DATA:
# # #

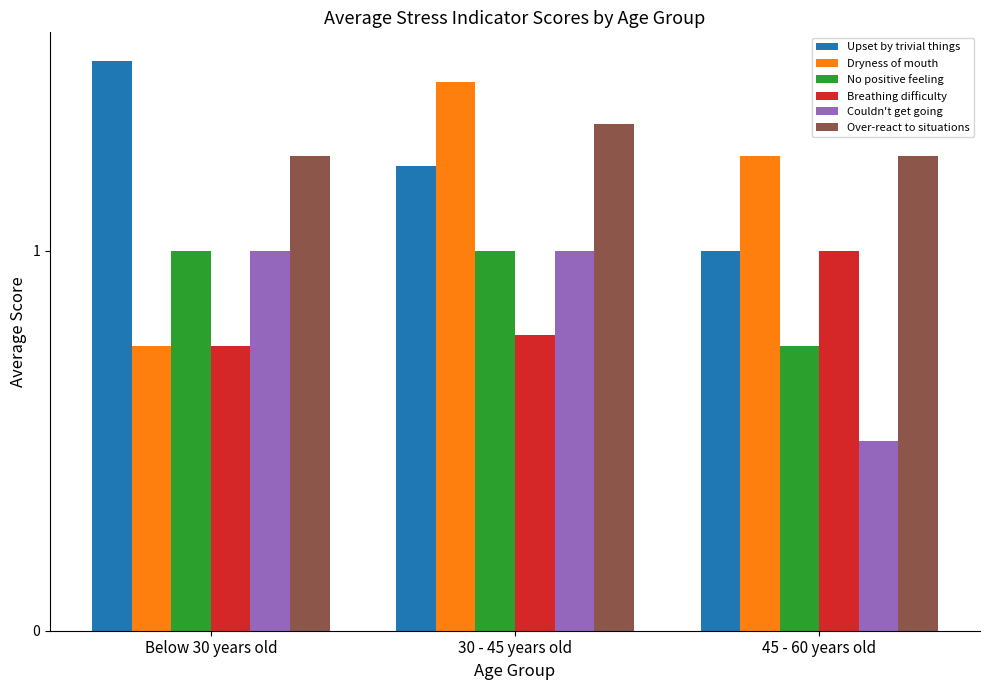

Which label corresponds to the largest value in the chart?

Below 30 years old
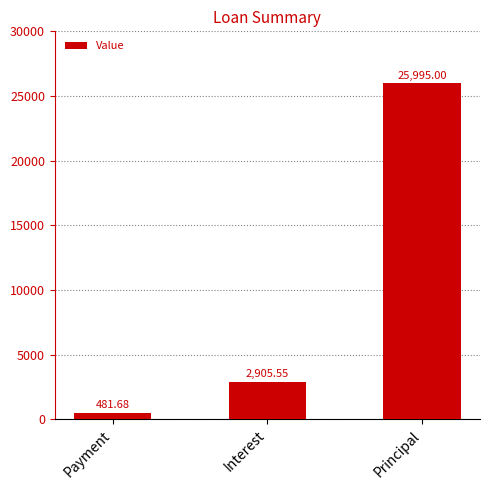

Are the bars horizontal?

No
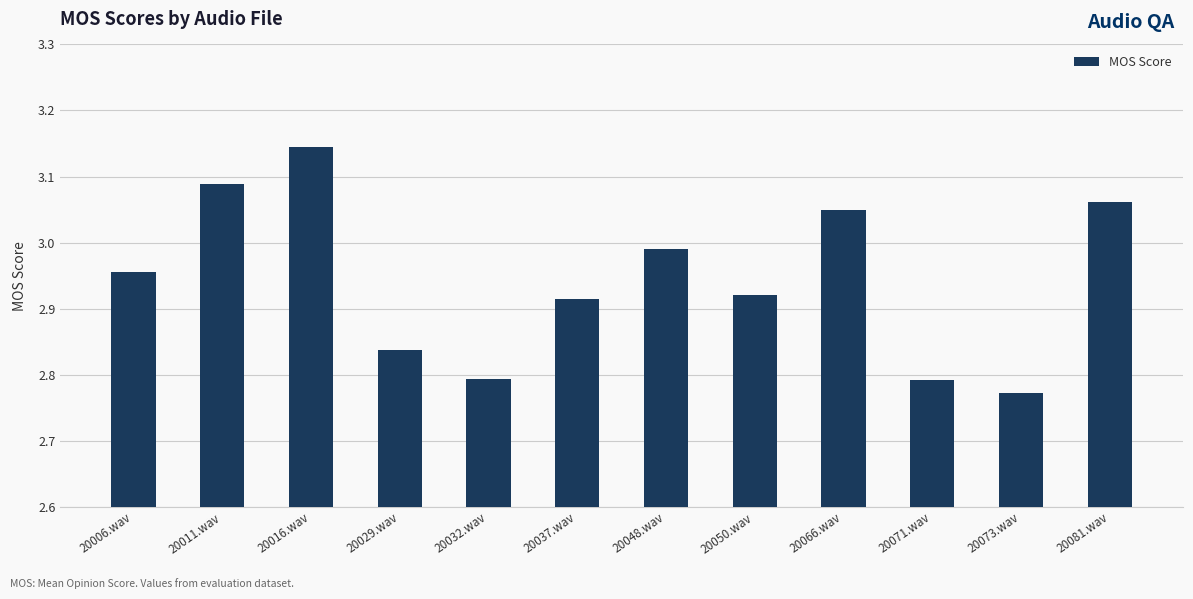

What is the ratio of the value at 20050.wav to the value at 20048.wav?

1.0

# # #

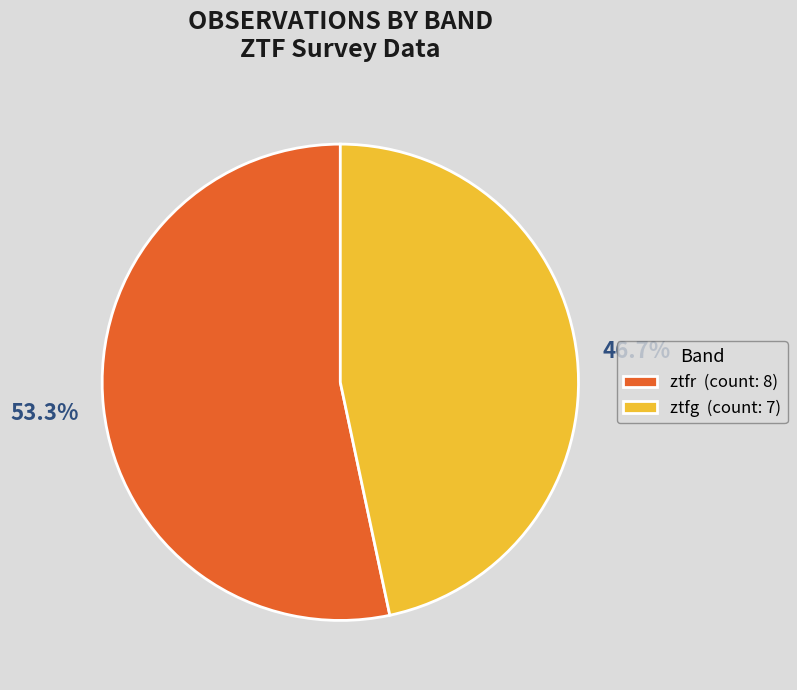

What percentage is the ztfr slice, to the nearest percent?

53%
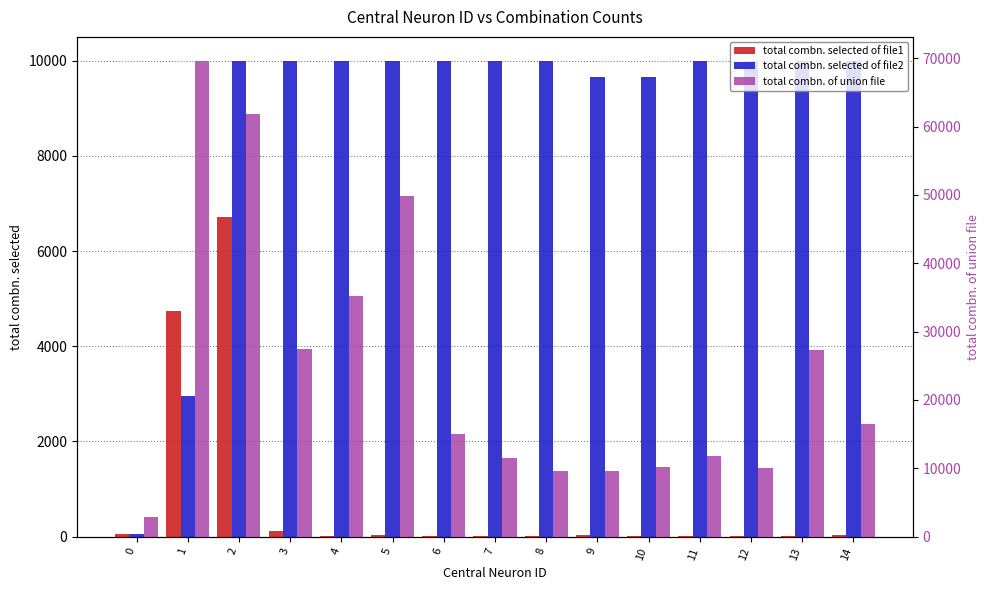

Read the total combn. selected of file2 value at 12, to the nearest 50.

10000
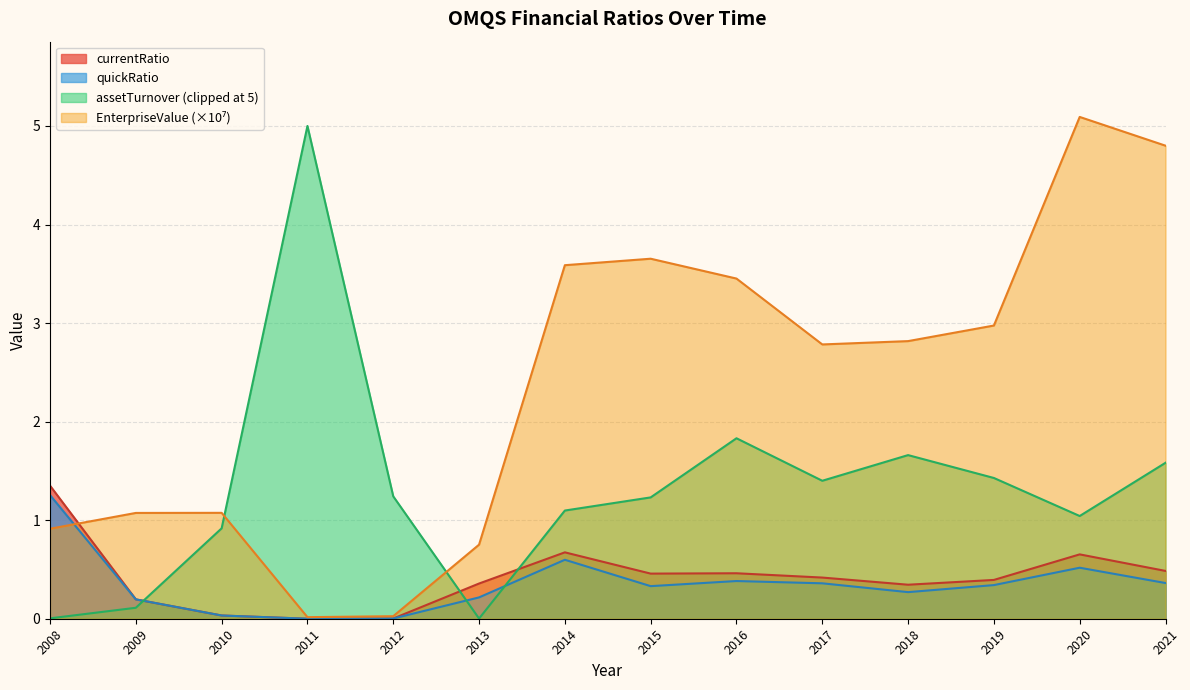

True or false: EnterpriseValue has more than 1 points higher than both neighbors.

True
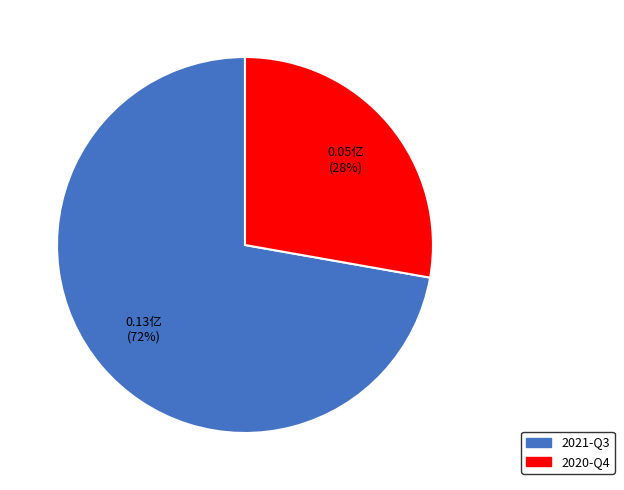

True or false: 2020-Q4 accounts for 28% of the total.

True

# # #

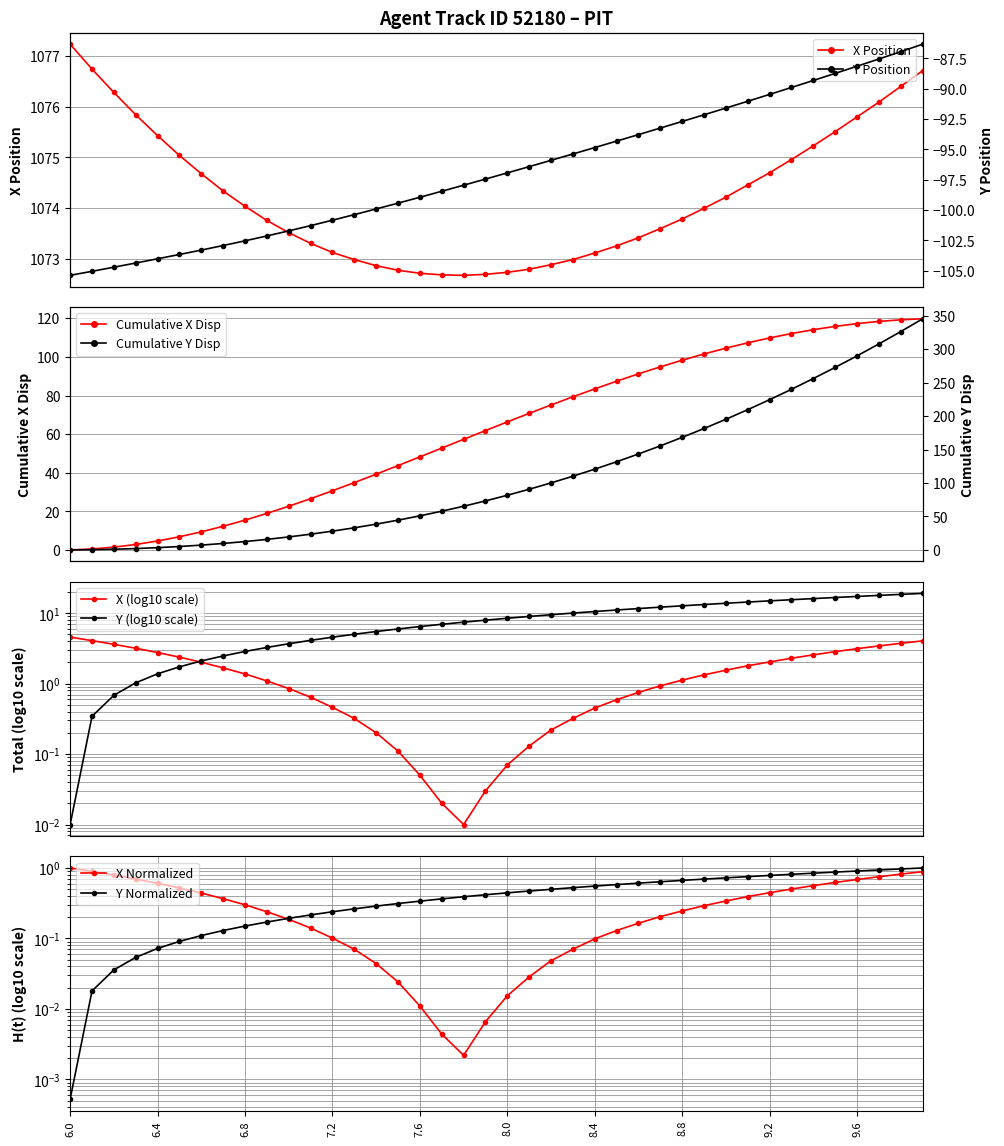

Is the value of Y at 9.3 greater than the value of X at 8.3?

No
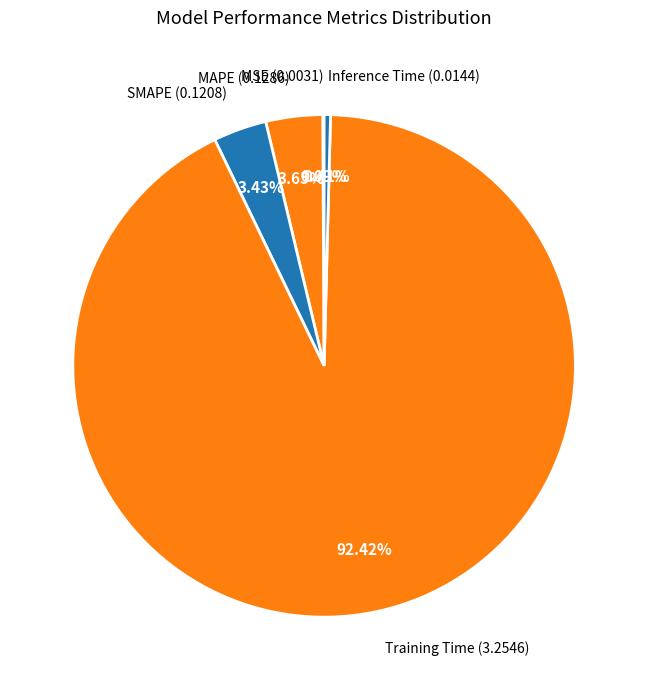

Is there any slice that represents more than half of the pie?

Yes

# # #

DIRECTIONS FOR THIS TASK: Please render the entries as a Markdown table with the columns Row and Text, starting with the line that contains "Which label corresponds" and going on through the line that contains "What is the". Number each line in Row, include no other lines, and leave out blank lines and pictures.

TASK RESPONSE:
| Row | Text |
|---|---|
| 1 | Which label corresponds to the largest value in the chart? |
| 2 | Below 30 years old |
| 3 | Are the bars horizontal? |
| 4 | No |
| 5 | What is the ratio of the value at 20050.wav to the value at 20048.wav? |